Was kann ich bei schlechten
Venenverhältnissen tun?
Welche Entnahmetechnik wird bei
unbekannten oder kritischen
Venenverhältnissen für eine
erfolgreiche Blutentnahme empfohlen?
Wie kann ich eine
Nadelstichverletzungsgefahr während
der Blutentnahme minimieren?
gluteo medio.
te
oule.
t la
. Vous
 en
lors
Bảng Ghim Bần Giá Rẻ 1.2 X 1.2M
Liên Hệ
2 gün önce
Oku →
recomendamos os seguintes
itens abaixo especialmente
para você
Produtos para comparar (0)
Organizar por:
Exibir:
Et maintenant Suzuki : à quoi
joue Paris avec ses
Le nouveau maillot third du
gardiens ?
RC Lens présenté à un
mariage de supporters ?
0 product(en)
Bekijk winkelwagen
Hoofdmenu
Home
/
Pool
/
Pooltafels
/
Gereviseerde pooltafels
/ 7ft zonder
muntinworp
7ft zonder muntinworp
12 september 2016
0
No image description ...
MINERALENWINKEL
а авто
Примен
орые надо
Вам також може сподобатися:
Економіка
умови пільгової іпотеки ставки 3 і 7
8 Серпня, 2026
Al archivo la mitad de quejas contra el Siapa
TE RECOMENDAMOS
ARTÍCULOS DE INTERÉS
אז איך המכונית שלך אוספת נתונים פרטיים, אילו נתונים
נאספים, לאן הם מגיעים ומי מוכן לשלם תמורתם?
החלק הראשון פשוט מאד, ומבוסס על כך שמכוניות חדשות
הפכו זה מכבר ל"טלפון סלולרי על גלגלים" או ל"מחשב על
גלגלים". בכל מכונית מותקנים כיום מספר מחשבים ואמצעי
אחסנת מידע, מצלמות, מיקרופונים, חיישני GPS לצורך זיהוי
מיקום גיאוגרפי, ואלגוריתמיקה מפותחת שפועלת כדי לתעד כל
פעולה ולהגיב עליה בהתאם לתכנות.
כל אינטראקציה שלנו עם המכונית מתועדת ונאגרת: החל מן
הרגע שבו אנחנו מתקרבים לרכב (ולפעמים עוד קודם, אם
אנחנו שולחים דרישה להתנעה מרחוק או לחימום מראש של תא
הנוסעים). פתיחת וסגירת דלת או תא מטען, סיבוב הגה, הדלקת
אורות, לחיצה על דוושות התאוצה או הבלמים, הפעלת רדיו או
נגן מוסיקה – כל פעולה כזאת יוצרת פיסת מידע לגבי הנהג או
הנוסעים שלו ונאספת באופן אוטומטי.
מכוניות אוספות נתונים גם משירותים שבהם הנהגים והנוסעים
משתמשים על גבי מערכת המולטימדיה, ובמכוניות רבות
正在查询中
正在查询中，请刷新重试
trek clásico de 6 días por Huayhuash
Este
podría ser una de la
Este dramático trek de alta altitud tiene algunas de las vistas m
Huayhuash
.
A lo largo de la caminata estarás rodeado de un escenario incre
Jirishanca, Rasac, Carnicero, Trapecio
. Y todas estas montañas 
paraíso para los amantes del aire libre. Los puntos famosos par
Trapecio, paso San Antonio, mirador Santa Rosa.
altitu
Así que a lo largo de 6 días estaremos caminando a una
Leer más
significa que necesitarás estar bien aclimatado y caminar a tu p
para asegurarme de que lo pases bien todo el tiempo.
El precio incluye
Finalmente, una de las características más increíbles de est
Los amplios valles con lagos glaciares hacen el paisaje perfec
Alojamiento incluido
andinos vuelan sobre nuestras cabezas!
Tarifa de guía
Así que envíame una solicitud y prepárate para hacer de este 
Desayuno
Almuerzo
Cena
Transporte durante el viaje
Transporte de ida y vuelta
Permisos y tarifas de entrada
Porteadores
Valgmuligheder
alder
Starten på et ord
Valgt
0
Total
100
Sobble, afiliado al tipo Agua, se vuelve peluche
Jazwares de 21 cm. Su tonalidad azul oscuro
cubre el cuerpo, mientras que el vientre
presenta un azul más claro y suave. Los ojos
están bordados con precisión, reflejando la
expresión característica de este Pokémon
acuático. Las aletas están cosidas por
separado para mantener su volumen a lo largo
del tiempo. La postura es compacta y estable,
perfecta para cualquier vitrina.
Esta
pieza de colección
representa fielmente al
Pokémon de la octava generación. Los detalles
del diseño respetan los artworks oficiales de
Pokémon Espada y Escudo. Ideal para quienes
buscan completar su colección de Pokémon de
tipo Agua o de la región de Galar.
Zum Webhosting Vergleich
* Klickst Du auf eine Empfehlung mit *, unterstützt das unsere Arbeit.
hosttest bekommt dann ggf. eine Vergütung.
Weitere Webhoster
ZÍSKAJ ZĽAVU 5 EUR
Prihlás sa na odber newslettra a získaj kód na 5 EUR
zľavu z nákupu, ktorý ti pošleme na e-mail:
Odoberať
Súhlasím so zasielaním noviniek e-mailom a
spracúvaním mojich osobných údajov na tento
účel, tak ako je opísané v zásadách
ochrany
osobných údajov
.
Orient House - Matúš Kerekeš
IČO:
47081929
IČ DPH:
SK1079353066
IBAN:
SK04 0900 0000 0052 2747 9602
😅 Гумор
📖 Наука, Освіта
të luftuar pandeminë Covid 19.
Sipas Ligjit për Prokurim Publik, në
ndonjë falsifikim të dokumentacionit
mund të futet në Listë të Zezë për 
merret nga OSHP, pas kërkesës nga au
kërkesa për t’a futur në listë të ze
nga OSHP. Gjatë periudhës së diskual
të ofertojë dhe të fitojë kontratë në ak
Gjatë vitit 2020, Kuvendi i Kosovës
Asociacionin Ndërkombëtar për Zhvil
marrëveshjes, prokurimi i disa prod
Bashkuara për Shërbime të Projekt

☆ ☆ ☆ ☆ ☆

=== REQUIREMENT ===
Extract every line of text from each of the items above and reproduce them without changes, keeping their original order.

=== TASK ANSWER ===
Was kann ich bei schlechten
Venenverhältnissen tun?
Welche Entnahmetechnik wird bei
unbekannten oder kritischen
Venenverhältnissen für eine
erfolgreiche Blutentnahme empfohlen?
Wie kann ich eine
Nadelstichverletzungsgefahr während
der Blutentnahme minimieren?
gluteo medio.
te
oule.
t la
. Vous
 en
lors
Bảng Ghim Bần Giá Rẻ 1.2 X 1.2M
Liên Hệ
2 gün önce
Oku →
recomendamos os seguintes
itens abaixo especialmente
para você
Produtos para comparar (0)
Organizar por:
Exibir:
Et maintenant Suzuki : à quoi
joue Paris avec ses
Le nouveau maillot third du
gardiens ?
RC Lens présenté à un
mariage de supporters ?
0 product(en)
Bekijk winkelwagen
Hoofdmenu
Home
/
Pool
/
Pooltafels
/
Gereviseerde pooltafels
/ 7ft zonder
muntinworp
7ft zonder muntinworp
12 september 2016
0
No image description ...
MINERALENWINKEL
а авто
Примен
орые надо
Вам також може сподобатися:
Економіка
умови пільгової іпотеки ставки 3 і 7
8 Серпня, 2026
Al archivo la mitad de quejas contra el Siapa
TE RECOMENDAMOS
ARTÍCULOS DE INTERÉS
אז איך המכונית שלך אוספת נתונים פרטיים, אילו נתונים
נאספים, לאן הם מגיעים ומי מוכן לשלם תמורתם?
החלק הראשון פשוט מאד, ומבוסס על כך שמכוניות חדשות
הפכו זה מכבר ל"טלפון סלולרי על גלגלים" או ל"מחשב על
גלגלים". בכל מכונית מותקנים כיום מספר מחשבים ואמצעי
אחסנת מידע, מצלמות, מיקרופונים, חיישני GPS לצורך זיהוי
מיקום גיאוגרפי, ואלגוריתמיקה מפותחת שפועלת כדי לתעד כל
פעולה ולהגיב עליה בהתאם לתכנות.
כל אינטראקציה שלנו עם המכונית מתועדת ונאגרת: החל מן
הרגע שבו אנחנו מתקרבים לרכב (ולפעמים עוד קודם, אם
אנחנו שולחים דרישה להתנעה מרחוק או לחימום מראש של תא
הנוסעים). פתיחת וסגירת דלת או תא מטען, סיבוב הגה, הדלקת
אורות, לחיצה על דוושות התאוצה או הבלמים, הפעלת רדיו או
נגן מוסיקה – כל פעולה כזאת יוצרת פיסת מידע לגבי הנהג או
הנוסעים שלו ונאספת באופן אוטומטי.
מכוניות אוספות נתונים גם משירותים שבהם הנהגים והנוסעים
משתמשים על גבי מערכת המולטימדיה, ובמכוניות רבות
正在查询中
正在查询中，请刷新重试
trek clásico de 6 días por Huayhuash
Este
podría ser una de la
Este dramático trek de alta altitud tiene algunas de las vistas m
Huayhuash
.
A lo largo de la caminata estarás rodeado de un escenario incre
Jirishanca, Rasac, Carnicero, Trapecio
. Y todas estas montañas 
paraíso para los amantes del aire libre. Los puntos famosos par
Trapecio, paso San Antonio, mirador Santa Rosa.
altitu
Así que a lo largo de 6 días estaremos caminando a una
Leer más
significa que necesitarás estar bien aclimatado y caminar a tu p
para asegurarme de que lo pases bien todo el tiempo.
El precio incluye
Finalmente, una de las características más increíbles de est
Los amplios valles con lagos glaciares hacen el paisaje perfec
Alojamiento incluido
andinos vuelan sobre nuestras cabezas!
Tarifa de guía
Así que envíame una solicitud y prepárate para hacer de este 
Desayuno
Almuerzo
Cena
Transporte durante el viaje
Transporte de ida y vuelta
Permisos y tarifas de entrada
Porteadores
Valgmuligheder
alder
Starten på et ord
Valgt
0
Total
100
Sobble, afiliado al tipo Agua, se vuelve peluche
Jazwares de 21 cm. Su tonalidad azul oscuro
cubre el cuerpo, mientras que el vientre
presenta un azul más claro y suave. Los ojos
están bordados con precisión, reflejando la
expresión característica de este Pokémon
acuático. Las aletas están cosidas por
separado para mantener su volumen a lo largo
del tiempo. La postura es compacta y estable,
perfecta para cualquier vitrina.
Esta
pieza de colección
representa fielmente al
Pokémon de la octava generación. Los detalles
del diseño respetan los artworks oficiales de
Pokémon Espada y Escudo. Ideal para quienes
buscan completar su colección de Pokémon de
tipo Agua o de la región de Galar.
Zum Webhosting Vergleich
* Klickst Du auf eine Empfehlung mit *, unterstützt das unsere Arbeit.
hosttest bekommt dann ggf. eine Vergütung.
Weitere Webhoster
ZÍSKAJ ZĽAVU 5 EUR
Prihlás sa na odber newslettra a získaj kód na 5 EUR
zľavu z nákupu, ktorý ti pošleme na e-mail:
Odoberať
Súhlasím so zasielaním noviniek e-mailom a
spracúvaním mojich osobných údajov na tento
účel, tak ako je opísané v zásadách
ochrany
osobných údajov
.
Orient House - Matúš Kerekeš
IČO:
47081929
IČ DPH:
SK1079353066
IBAN:
SK04 0900 0000 0052 2747 9602
😅 Гумор
📖 Наука, Освіта
të luftuar pandeminë Covid 19.
Sipas Ligjit për Prokurim Publik, në
ndonjë falsifikim të dokumentacionit
mund të futet në Listë të Zezë për 
merret nga OSHP, pas kërkesës nga au
kërkesa për t’a futur në listë të ze
nga OSHP. Gjatë periudhës së diskual
të ofertojë dhe të fitojë kontratë në ak
Gjatë vitit 2020, Kuvendi i Kosovës
Asociacionin Ndërkombëtar për Zhvil
marrëveshjes, prokurimi i disa prod
Bashkuara për Shërbime të Projekt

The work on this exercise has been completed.